I quickly arranged to have our son baptized as soon as he was born.

Dominic was an impressive 8 pounds, 7 ounces at birth. He was by far the largest baby in the neonatal intensive care unit. The NICU was basically our home for the next three weeks. And it was there that we received some horrible news.

After taking repeated scans of Dominic’s brain, the doctors both confirmed his diagnosis of hydrocephalus, and additionally diagnosed him with “brain atrophy.” As if the name of the condition were not bad enough, we were informed that Dominic would soon experience paralysis and death.

Despite all of this, we prayed long and hard for Dominic. Our friends, priests, and parishes prayed, too. I cannot recall all of the saints to whom we prayed 16 years ago. I do remember, though, that we taped every holy card we could find to Dominic’s little bed in the NICU. Several priests came to visit our Dominic, to bless him and pray for him.

We prayed long and hard for Dominic. Our friends, priests, and parishes prayed, too.

During Dominic’s stay at the NICU, my wife suggested that we privately pray a rose novena to St. Thérèse of Lisieux, “The Little Flower.” In the novena, the petitioner asks St. Thérèse to send a rose as a sign of God’s love. I had never prayed this novena before, but I found it intriguing. My wife, on the other hand, loved this novena and had prayed it often in the past. We prayed the novena together and asked St. Thérèse to send us a rose if Dominic would be all right. I wondered if we would in fact receive one. 

Dominic Arias. Photo courtesy of David Arias

Several days into the novena, my wife and I were praying in our pew after a weekday Mass. Then something truly out of the ordinary happened. A lady approached our pew holding a beautiful, large rose! She handed it to us and assured us that it was a gift from Jesus. As she explained, it was her practice, every couple of days, to place a fresh rose from her garden in a vase near the tabernacle.
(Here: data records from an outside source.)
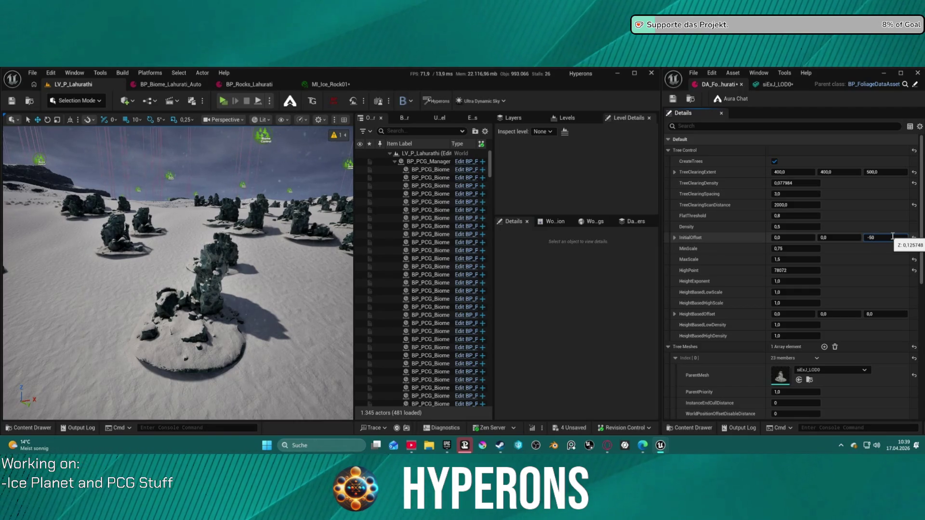
pyautogui.press('Return')
pyautogui.click(674, 100)
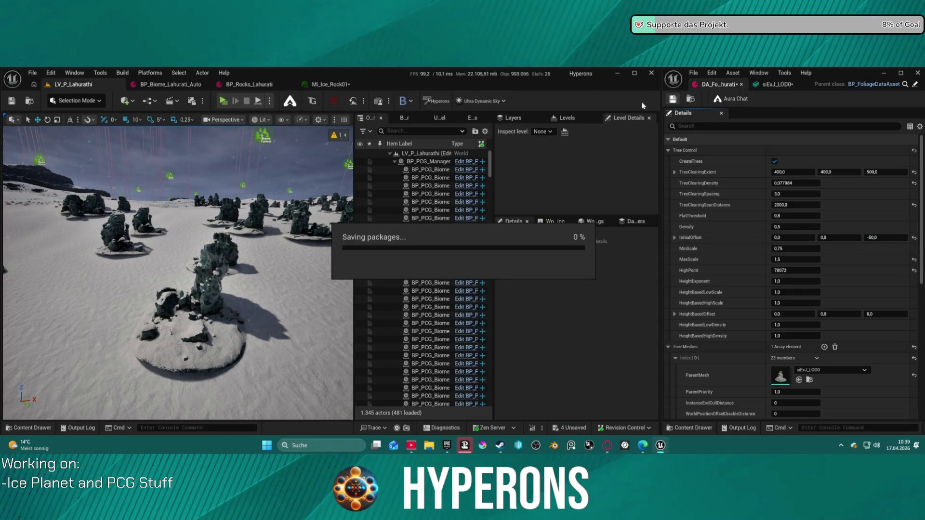
# Step: Move the view back toward the sky and select Ultra_Dynamic_Sky
pyautogui.press('s')
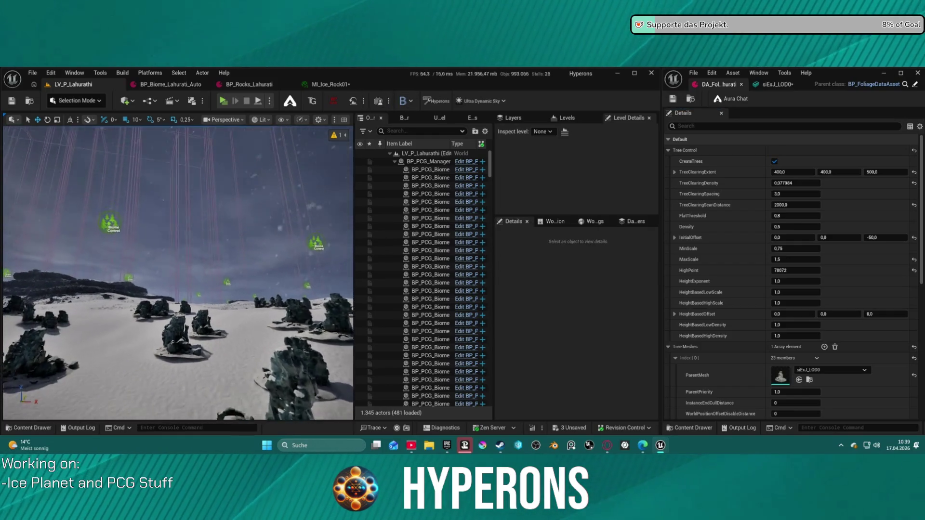
pyautogui.press('s')
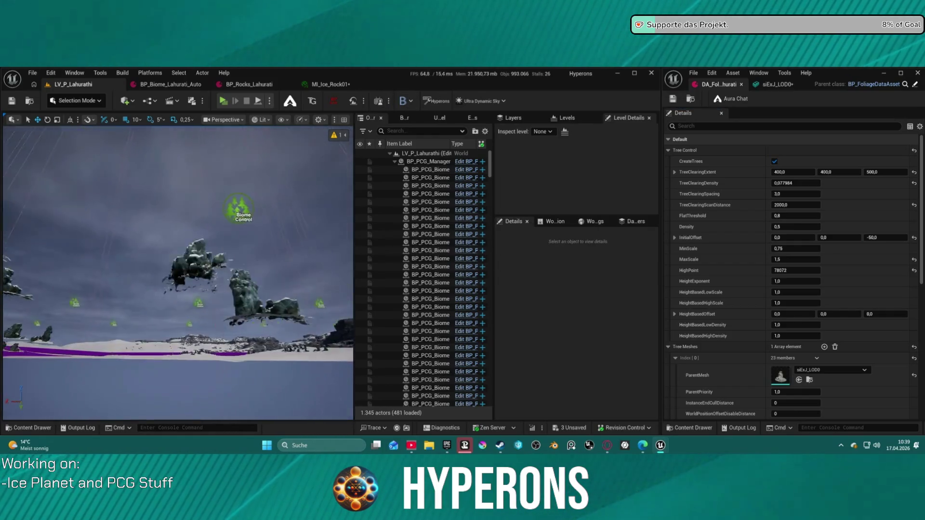
pyautogui.click(309, 212)
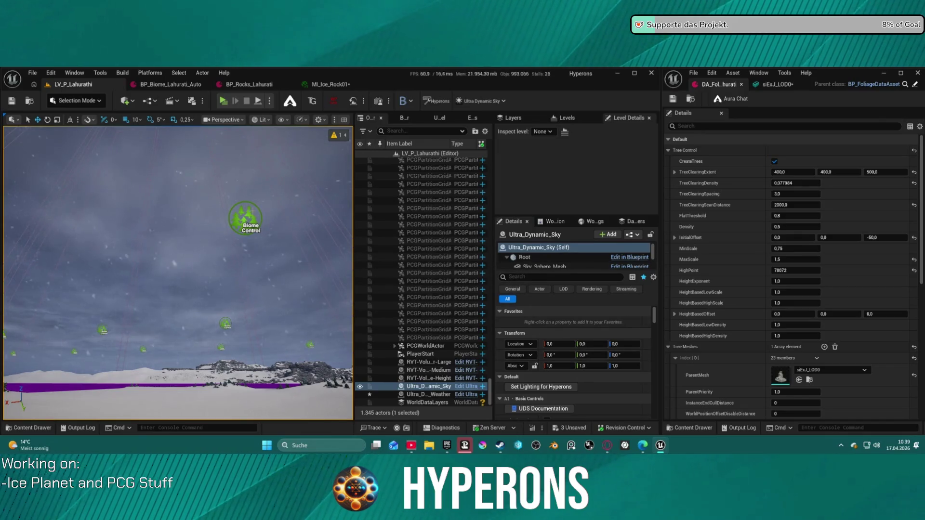
# Step: Clear and regenerate the selected BP_PCG_Biome actor's generated content
pyautogui.click(246, 218)
pyautogui.scroll(-5, 572, 381)
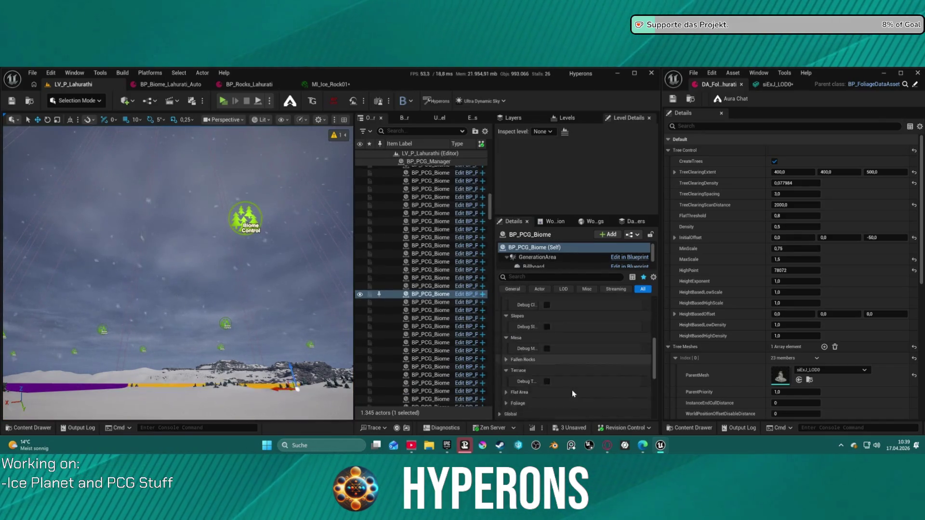
pyautogui.scroll(-2, 574, 385)
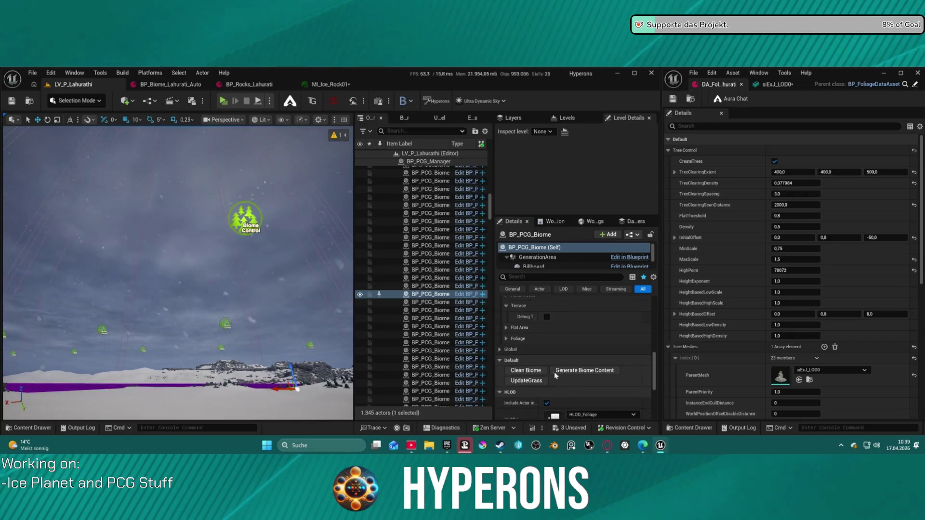
pyautogui.click(526, 370)
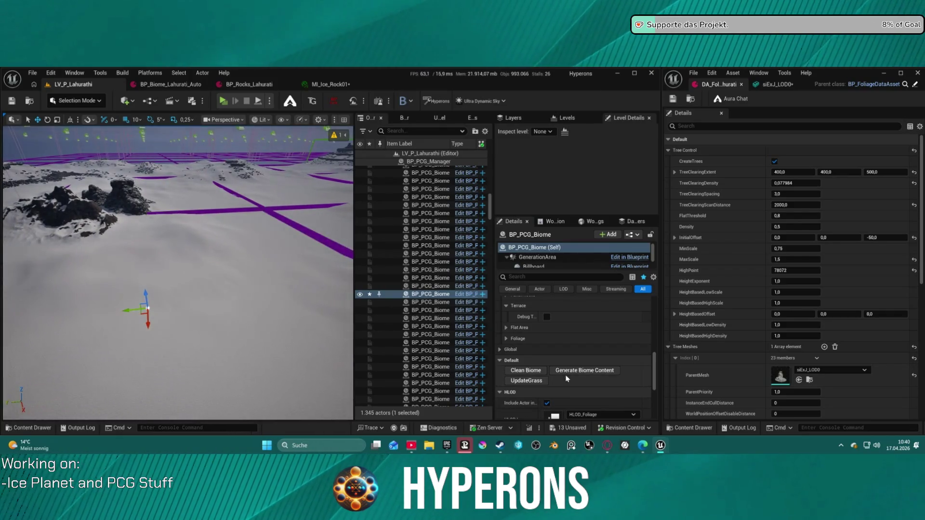
pyautogui.click(575, 372)
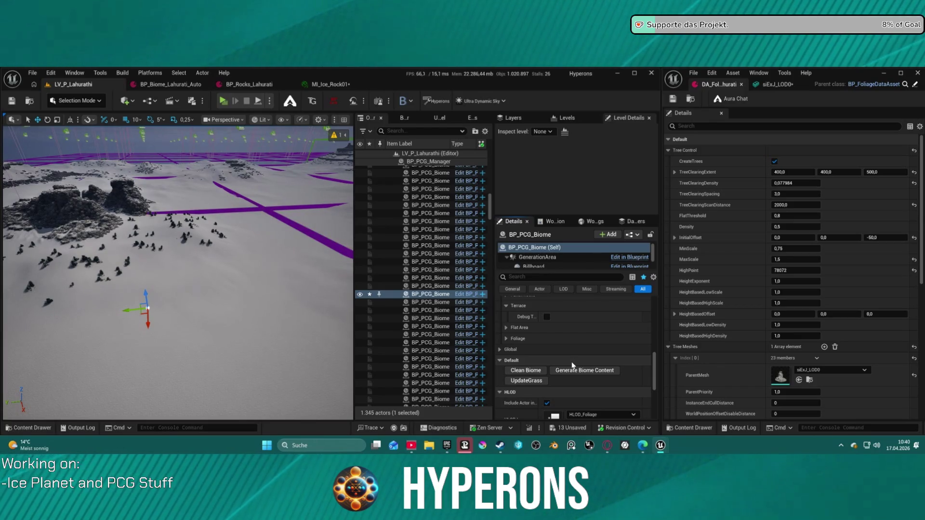
# Step: Fly the camera over the snowfield toward the dark ice rocks
pyautogui.moveTo(179, 270)
pyautogui.mouseDown()
pyautogui.moveTo(224, 313)
pyautogui.moveTo(246, 321)
pyautogui.moveTo(261, 306)
pyautogui.mouseUp()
Then she would find a new home for the older rose that had been near Our Lord. This time we happened to be the chosen recipients.

Was this the rose we had asked St. Thérèse for? Was this a sign that Dominic would be all right? It was. But that became perfectly clear only as time passed. After being discharged from the NICU, Dominic’s case was followed closely by a cardiologist and a neurosurgeon. After two years of tests and appointments, though, he was given a clean bill of health!

Sixteen years later, I thank God that Dominic is a smart and fine young man who loves to play basketball, serve at the altar, and wrestle with his siblings. And I thank St. Thérèse for showing us that, whenever we need a sign of God’s love, we need only ask for a rose.